The correct way to deal with it is to realise that if you need some settings that can be accessed/changed from many different classes then the design of your app is severely lacking. However, this doesn't necessarily that you need a more complex/sophisticated 'design'. ie. if you stick to TDD this situation is highly unlikely.
Hopefully this will stem the tide of questions on Stack Overflow about different Objective-c singleton implementations.
The correct way to deal with this is to realize you have a problem? I think the above comment is willing to admit a problem and is asking for a solution. What does TDD have to do with it?
I'm also interested in hearing what is considered the best practice for things like passing around config options, an eventloop, or message bus.
The solution is essentially to take a hard look at your design and see why you have to pass around config options, event loops, or message buses to begin with. The need to access global state is a code smell.

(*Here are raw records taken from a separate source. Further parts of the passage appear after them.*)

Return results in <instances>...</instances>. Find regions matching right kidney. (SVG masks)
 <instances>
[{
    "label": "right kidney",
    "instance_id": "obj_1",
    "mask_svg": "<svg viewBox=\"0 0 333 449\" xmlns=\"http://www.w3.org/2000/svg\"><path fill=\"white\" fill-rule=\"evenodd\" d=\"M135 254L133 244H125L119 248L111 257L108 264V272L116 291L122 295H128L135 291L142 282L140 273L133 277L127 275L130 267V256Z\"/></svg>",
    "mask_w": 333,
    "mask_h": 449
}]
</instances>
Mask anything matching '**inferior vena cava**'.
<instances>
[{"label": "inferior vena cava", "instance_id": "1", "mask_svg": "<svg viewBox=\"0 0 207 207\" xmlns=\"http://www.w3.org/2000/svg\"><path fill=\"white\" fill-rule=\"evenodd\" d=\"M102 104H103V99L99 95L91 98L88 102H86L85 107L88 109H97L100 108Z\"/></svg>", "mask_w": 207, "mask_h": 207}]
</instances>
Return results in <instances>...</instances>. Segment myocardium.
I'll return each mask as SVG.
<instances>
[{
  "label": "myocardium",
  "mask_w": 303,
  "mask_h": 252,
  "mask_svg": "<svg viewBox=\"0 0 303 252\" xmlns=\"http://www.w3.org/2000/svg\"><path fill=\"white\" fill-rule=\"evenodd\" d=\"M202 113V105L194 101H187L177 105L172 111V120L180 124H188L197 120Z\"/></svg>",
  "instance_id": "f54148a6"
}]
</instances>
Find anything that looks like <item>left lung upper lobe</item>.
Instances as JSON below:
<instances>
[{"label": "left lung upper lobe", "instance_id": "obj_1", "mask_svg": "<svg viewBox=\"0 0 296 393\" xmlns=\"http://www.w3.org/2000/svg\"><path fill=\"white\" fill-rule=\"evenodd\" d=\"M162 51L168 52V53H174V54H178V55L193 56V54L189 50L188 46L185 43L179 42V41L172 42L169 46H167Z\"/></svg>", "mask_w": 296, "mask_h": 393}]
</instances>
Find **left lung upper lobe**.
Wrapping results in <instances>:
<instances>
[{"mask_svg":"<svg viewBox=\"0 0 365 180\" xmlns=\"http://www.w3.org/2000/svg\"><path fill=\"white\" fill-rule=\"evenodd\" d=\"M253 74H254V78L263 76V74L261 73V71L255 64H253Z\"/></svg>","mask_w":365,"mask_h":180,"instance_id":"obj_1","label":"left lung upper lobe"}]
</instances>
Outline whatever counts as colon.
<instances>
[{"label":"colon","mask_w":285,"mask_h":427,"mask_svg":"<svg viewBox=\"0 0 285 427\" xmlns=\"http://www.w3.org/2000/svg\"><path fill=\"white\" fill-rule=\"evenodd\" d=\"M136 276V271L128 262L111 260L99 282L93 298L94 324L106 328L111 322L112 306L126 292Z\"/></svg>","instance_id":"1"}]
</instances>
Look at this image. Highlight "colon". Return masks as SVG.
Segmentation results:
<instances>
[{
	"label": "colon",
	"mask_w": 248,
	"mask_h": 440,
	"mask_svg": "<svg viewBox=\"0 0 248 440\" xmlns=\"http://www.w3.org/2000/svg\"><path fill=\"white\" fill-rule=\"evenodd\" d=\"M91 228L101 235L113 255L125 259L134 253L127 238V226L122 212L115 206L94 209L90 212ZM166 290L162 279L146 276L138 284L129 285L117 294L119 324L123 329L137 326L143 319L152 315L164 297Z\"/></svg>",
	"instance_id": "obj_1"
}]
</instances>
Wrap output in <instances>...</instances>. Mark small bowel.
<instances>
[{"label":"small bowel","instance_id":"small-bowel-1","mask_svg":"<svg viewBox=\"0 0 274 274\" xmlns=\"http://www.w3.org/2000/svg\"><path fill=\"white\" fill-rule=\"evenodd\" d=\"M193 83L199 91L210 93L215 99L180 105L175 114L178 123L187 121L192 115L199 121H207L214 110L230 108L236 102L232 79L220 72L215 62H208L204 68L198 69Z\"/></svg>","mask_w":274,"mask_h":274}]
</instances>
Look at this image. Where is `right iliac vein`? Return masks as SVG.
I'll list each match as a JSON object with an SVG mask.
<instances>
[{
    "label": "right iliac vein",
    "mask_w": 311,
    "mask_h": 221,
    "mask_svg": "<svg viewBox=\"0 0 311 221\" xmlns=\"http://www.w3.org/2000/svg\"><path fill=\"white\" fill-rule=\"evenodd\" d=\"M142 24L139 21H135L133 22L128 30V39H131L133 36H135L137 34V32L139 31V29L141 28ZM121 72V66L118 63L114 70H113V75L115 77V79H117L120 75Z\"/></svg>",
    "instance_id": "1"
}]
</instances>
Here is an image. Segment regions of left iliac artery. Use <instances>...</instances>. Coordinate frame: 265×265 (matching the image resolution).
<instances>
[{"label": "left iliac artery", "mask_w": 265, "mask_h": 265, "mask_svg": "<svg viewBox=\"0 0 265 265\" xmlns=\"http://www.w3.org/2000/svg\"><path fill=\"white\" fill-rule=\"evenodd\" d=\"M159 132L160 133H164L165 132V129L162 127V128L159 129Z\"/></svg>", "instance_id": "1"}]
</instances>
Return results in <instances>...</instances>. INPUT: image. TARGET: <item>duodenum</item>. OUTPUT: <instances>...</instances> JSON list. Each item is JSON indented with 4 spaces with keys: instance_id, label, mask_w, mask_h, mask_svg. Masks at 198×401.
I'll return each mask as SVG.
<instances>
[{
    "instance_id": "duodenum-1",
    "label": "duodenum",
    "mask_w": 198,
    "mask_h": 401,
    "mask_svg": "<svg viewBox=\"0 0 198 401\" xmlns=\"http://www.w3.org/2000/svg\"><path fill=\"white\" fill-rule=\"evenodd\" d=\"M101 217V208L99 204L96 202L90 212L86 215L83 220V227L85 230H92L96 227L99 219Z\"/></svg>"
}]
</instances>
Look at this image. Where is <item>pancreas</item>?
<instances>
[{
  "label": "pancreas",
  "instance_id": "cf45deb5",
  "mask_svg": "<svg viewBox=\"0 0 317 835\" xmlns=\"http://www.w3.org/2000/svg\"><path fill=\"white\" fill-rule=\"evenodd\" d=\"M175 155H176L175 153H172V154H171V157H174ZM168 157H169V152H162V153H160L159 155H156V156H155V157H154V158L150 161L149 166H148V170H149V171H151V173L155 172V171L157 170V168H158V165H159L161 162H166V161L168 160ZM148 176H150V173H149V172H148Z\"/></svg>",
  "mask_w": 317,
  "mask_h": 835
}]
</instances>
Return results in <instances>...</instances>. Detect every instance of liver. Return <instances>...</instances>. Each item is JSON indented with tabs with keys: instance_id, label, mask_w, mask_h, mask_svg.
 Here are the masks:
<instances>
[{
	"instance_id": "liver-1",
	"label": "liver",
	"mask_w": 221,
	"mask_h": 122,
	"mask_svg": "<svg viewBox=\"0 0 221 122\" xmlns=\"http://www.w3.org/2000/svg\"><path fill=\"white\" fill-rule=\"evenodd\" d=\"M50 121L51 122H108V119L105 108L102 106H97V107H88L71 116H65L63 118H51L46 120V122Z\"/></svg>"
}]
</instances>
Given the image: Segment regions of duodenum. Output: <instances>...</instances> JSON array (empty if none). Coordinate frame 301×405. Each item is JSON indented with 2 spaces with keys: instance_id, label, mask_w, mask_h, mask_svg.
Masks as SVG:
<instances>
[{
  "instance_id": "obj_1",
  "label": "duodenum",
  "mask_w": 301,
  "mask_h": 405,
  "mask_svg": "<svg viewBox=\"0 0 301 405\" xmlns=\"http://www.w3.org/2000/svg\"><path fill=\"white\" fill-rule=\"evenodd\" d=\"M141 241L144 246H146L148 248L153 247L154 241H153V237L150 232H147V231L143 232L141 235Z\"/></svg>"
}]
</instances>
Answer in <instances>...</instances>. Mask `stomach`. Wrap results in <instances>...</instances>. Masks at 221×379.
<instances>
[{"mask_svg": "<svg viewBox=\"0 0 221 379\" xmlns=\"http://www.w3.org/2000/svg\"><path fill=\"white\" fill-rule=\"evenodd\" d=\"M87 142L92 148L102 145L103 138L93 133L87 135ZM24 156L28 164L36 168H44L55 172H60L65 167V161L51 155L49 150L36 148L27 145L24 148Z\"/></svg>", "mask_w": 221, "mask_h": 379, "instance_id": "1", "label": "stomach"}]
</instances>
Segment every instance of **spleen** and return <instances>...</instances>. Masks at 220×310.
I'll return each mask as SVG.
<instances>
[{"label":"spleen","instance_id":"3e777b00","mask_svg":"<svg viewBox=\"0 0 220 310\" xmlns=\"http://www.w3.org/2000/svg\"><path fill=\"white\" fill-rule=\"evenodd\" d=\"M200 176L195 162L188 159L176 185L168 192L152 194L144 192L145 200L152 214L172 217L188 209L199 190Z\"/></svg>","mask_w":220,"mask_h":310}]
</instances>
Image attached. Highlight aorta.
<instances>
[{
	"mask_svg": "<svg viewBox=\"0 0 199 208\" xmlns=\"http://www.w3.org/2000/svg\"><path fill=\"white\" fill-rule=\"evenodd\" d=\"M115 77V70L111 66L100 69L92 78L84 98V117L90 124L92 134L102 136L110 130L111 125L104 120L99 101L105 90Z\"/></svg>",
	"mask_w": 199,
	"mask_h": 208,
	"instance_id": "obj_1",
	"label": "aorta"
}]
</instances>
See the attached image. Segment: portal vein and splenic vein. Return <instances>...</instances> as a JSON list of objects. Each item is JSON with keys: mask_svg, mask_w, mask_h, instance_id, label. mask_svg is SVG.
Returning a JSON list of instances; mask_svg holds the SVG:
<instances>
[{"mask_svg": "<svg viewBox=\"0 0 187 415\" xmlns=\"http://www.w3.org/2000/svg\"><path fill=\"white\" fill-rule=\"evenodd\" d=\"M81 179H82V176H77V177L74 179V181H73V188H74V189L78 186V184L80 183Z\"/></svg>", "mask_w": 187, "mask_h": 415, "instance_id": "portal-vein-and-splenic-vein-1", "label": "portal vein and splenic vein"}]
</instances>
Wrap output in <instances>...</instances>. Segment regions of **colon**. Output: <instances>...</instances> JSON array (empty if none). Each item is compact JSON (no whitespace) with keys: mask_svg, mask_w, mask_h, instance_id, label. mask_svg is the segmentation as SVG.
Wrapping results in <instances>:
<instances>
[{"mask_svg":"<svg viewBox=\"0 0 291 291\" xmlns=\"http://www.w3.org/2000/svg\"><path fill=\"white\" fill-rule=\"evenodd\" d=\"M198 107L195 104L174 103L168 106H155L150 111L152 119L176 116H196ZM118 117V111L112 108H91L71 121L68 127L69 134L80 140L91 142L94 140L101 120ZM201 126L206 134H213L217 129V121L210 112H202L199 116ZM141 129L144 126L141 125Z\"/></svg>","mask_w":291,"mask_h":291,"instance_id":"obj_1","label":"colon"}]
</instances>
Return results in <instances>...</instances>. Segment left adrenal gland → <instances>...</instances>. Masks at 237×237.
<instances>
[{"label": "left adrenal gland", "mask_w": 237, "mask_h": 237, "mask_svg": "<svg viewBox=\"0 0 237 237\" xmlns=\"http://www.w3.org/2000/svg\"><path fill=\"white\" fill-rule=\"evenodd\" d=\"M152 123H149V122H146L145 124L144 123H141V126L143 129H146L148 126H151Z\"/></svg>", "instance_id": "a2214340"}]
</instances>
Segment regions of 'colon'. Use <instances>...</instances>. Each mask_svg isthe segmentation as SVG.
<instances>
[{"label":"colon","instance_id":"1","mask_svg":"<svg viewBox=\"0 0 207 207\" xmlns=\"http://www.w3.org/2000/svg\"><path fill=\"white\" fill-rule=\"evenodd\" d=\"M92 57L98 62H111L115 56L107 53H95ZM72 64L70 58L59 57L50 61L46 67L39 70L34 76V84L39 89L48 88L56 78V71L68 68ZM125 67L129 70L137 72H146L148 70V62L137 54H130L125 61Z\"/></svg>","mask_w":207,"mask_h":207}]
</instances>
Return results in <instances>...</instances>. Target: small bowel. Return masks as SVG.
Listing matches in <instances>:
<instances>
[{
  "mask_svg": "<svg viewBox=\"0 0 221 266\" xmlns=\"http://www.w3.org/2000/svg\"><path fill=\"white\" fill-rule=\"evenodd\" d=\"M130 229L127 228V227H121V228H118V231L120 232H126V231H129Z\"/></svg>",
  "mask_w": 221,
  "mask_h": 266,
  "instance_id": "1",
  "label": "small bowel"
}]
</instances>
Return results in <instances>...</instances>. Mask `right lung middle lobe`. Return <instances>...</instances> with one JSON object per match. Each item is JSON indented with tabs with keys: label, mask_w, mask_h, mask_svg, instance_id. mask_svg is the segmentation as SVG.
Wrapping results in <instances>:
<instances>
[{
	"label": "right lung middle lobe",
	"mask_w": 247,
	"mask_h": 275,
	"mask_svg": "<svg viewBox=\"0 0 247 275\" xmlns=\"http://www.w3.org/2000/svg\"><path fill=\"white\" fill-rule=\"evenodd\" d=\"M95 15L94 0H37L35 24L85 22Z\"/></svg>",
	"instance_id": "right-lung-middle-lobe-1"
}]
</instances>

When you DO need global state, then a singleton object is a reasonable way to achieve it. But chances are fairly high that you don't.
You can look for days, and if you don't know any of the alternatives, none will pop out.
As I'm not in the mobile sphere, I wouldn't know how to avoid a singleton for an app that is constrained by speed and space requirements. I've already shown an example above, what's your solution in this environment, with the constraints of the questioner?
> if you need some settings that can be accessed/changed from many different classes then the design of your app is severely lacking.
If he's making a game, this is completely acceptable design. Games programming is wildly different from application or server programming. Also, strict TDD is much, much less useful in games programming than anywhere else. Writing unit tests for central data structures and algorithms is useful, of course, but the majority of modules/classes/objects are so small, uncritical, and change completely so often that it's not worth bothering.
Hopefully this will stem the tide of questions on Stack Overflow about different Objective-c singleton implementations.